The dataset files are all located in a sidebar on the right of the page. We will do the following to programatically retrieve all 132 of these files. The firs step in doing so is selecting the appropriate page elements and adding them to BeautifulSoup.

In [42]:
# right_column = html.find('div', id ='right-column')

# print(right_column.prettify())

## Data Cleaning

Prior to analyzing our data, it is important to first ensure data integrity by properly cleaning our desired data sets. Doing so will include several steps as several data sets from multiple third party sources must be used in the abscence of satisfactory first party data. In order to get to a state where data cleaning is feasible, we will need to simplify our files.

Creating a concise set of data that can be cleaned appropriately requires the following steps:
1. Extracting the zip files
2. Concatenating the csv files
3. Hydrating the tweets within the csv files

### Extracting zip files

### Concatenating COVID-19 Raw Data

In [10]:
import os
import glob
import pandas as pd

# Change working directory to raw_data where we all of our raw data is stored.

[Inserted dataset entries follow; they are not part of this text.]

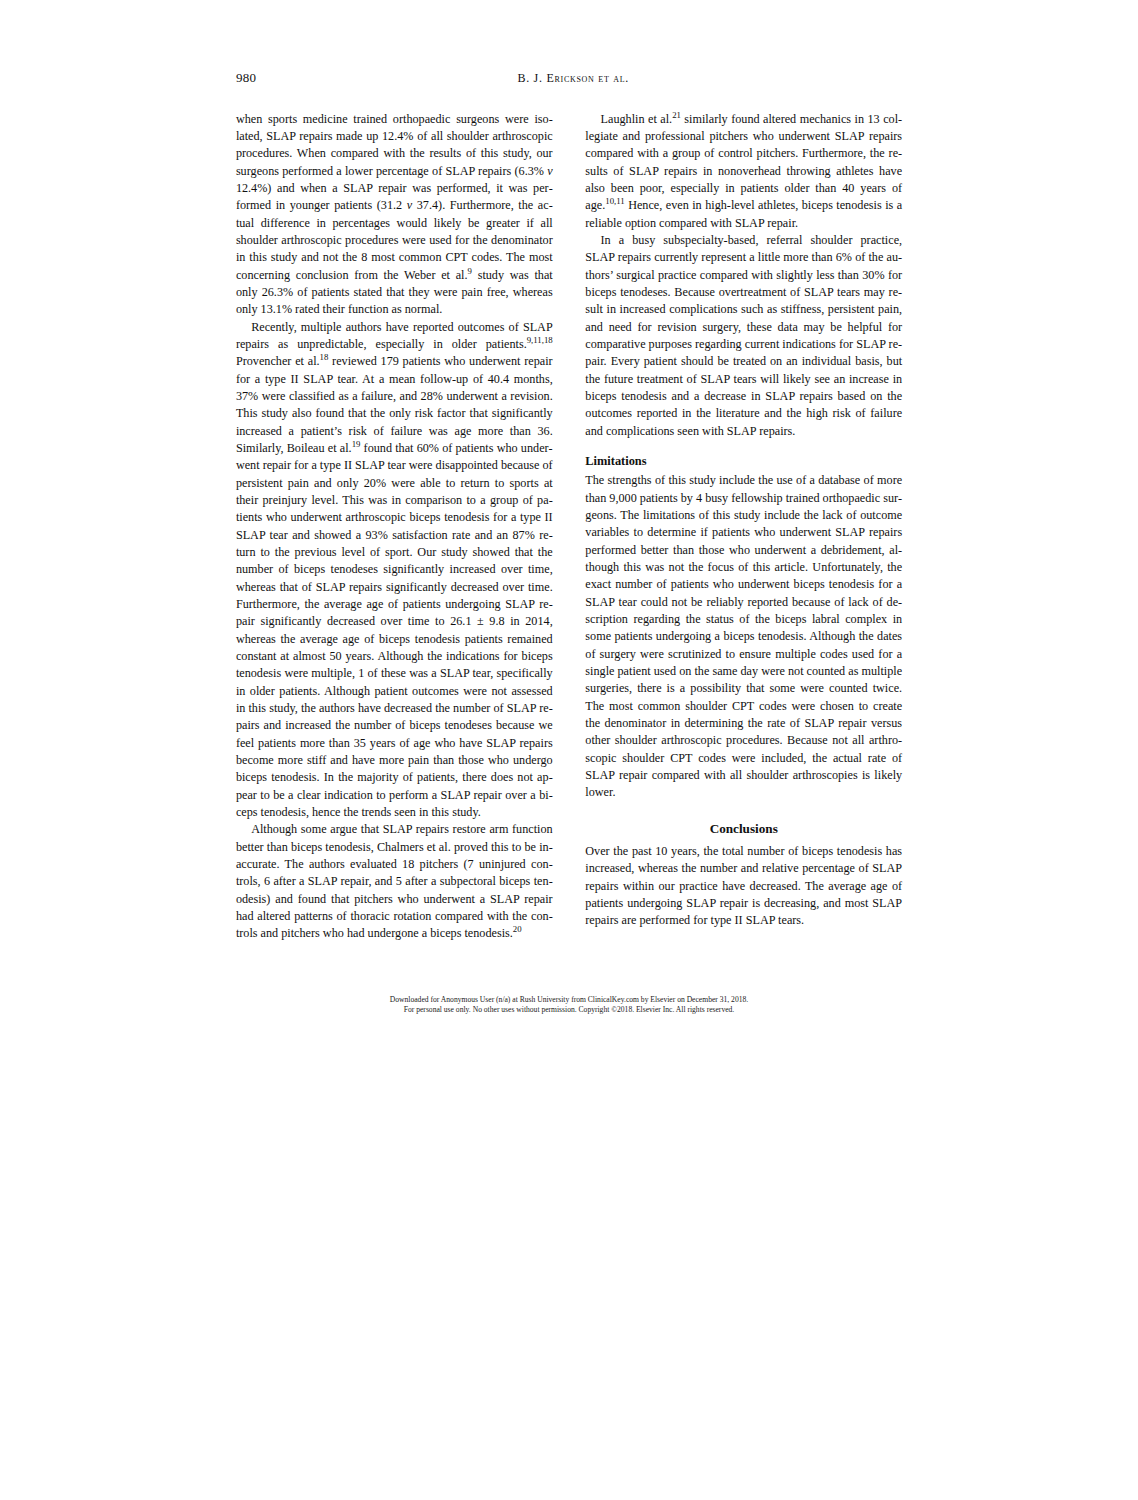980
B. J. Erickson et al.
when sports medicine trained orthopaedic surgeons were isolated, SLAP repairs made up 12.4% of all shoulder arthroscopic procedures. When compared with the results of this study, our surgeons performed a lower percentage of SLAP repairs (6.3% v 12.4%) and when a SLAP repair was performed, it was performed in younger patients (31.2 v 37.4). Furthermore, the actual difference in percentages would likely be greater if all shoulder arthroscopic procedures were used for the denominator in this study and not the 8 most common CPT codes. The most concerning conclusion from the Weber et al.9 study was that only 26.3% of patients stated that they were pain free, whereas only 13.1% rated their function as normal.
Recently, multiple authors have reported outcomes of SLAP repairs as unpredictable, especially in older patients.9,11,18 Provencher et al.18 reviewed 179 patients who underwent repair for a type II SLAP tear. At a mean follow-up of 40.4 months, 37% were classified as a failure, and 28% underwent a revision. This study also found that the only risk factor that significantly increased a patient’s risk of failure was age more than 36. Similarly, Boileau et al.19 found that 60% of patients who underwent repair for a type II SLAP tear were disappointed because of persistent pain and only 20% were able to return to sports at their preinjury level. This was in comparison to a group of patients who underwent arthroscopic biceps tenodesis for a type II SLAP tear and showed a 93% satisfaction rate and an 87% return to the previous level of sport. Our study showed that the number of biceps tenodeses significantly increased over time, whereas that of SLAP repairs significantly decreased over time. Furthermore, the average age of patients undergoing SLAP repair significantly decreased over time to 26.1 ± 9.8 in 2014, whereas the average age of biceps tenodesis patients remained constant at almost 50 years. Although the indications for biceps tenodesis were multiple, 1 of these was a SLAP tear, specifically in older patients. Although patient outcomes were not assessed in this study, the authors have decreased the number of SLAP repairs and increased the number of biceps tenodeses because we feel patients more than 35 years of age who have SLAP repairs become more stiff and have more pain than those who undergo biceps tenodesis. In the majority of patients, there does not appear to be a clear indication to perform a SLAP repair over a biceps tenodesis, hence the trends seen in this study.
Although some argue that SLAP repairs restore arm function better than biceps tenodesis, Chalmers et al. proved this to be inaccurate. The authors evaluated 18 pitchers (7 uninjured controls, 6 after a SLAP repair, and 5 after a subpectoral biceps tenodesis) and found that pitchers who underwent a SLAP repair had altered patterns of thoracic rotation compared with the controls and pitchers who had undergone a biceps tenodesis.20
Laughlin et al.21 similarly found altered mechanics in 13 collegiate and professional pitchers who underwent SLAP repairs compared with a group of control pitchers. Furthermore, the results of SLAP repairs in nonoverhead throwing athletes have also been poor, especially in patients older than 40 years of age.10,11 Hence, even in high-level athletes, biceps tenodesis is a reliable option compared with SLAP repair.
In a busy subspecialty-based, referral shoulder practice, SLAP repairs currently represent a little more than 6% of the authors’ surgical practice compared with slightly less than 30% for biceps tenodeses. Because overtreatment of SLAP tears may result in increased complications such as stiffness, persistent pain, and need for revision surgery, these data may be helpful for comparative purposes regarding current indications for SLAP repair. Every patient should be treated on an individual basis, but the future treatment of SLAP tears will likely see an increase in biceps tenodesis and a decrease in SLAP repairs based on the outcomes reported in the literature and the high risk of failure and complications seen with SLAP repairs.
Limitations
The strengths of this study include the use of a database of more than 9,000 patients by 4 busy fellowship trained orthopaedic surgeons. The limitations of this study include the lack of outcome variables to determine if patients who underwent SLAP repairs performed better than those who underwent a debridement, although this was not the focus of this article. Unfortunately, the exact number of patients who underwent biceps tenodesis for a SLAP tear could not be reliably reported because of lack of description regarding the status of the biceps labral complex in some patients undergoing a biceps tenodesis. Although the dates of surgery were scrutinized to ensure multiple codes used for a single patient used on the same day were not counted as multiple surgeries, there is a possibility that some were counted twice. The most common shoulder CPT codes were chosen to create the denominator in determining the rate of SLAP repair versus other shoulder arthroscopic procedures. Because not all arthroscopic shoulder CPT codes were included, the actual rate of SLAP repair compared with all shoulder arthroscopies is likely lower.
Conclusions
Over the past 10 years, the total number of biceps tenodesis has increased, whereas the number and relative percentage of SLAP repairs within our practice have decreased. The average age of patients undergoing SLAP repair is decreasing, and most SLAP repairs are performed for type II SLAP tears.
Downloaded for Anonymous User (n/a) at Rush University from ClinicalKey.com by Elsevier on December 31, 2018.
For personal use only. No other uses without permission. Copyright ©2018. Elsevier Inc. All rights reserved.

Can comment out once directory has changed.
# os.chdir("./covid-tweets/raw_data")

# create a variable to hold our desired extension, csv in this case.
# extension = 'csv'

# store all filenames in current working directory that have a csv extension.
# all_filenames = [i for i in glob.glob('*.{}'.format(extension))]

# concatenate all of our files stored in all_filenames using pandas and save output to a new variable.
# combined_csv = pd.concat([pd.read_csv(f) for f in all_filenames])

# export our combined_csv as a csv file to a separate folder named raw_data_concat for ease of access.
# combined_csv.to_csv("../raw_data_concat/raw_data_concat.csv", index=False, encoding='utf-8-sig')

# Change back to root directory of project to allow for the continuous running of the script
# os.chdir("../../")

'/Users/xaviergill/Documents/coding-projects/covid_tweet_and_market_analysis'

In [11]:
os.getcwd()

'/Users/xaviergill/Documents/coding-projects/covid_tweet_and_market_analysis'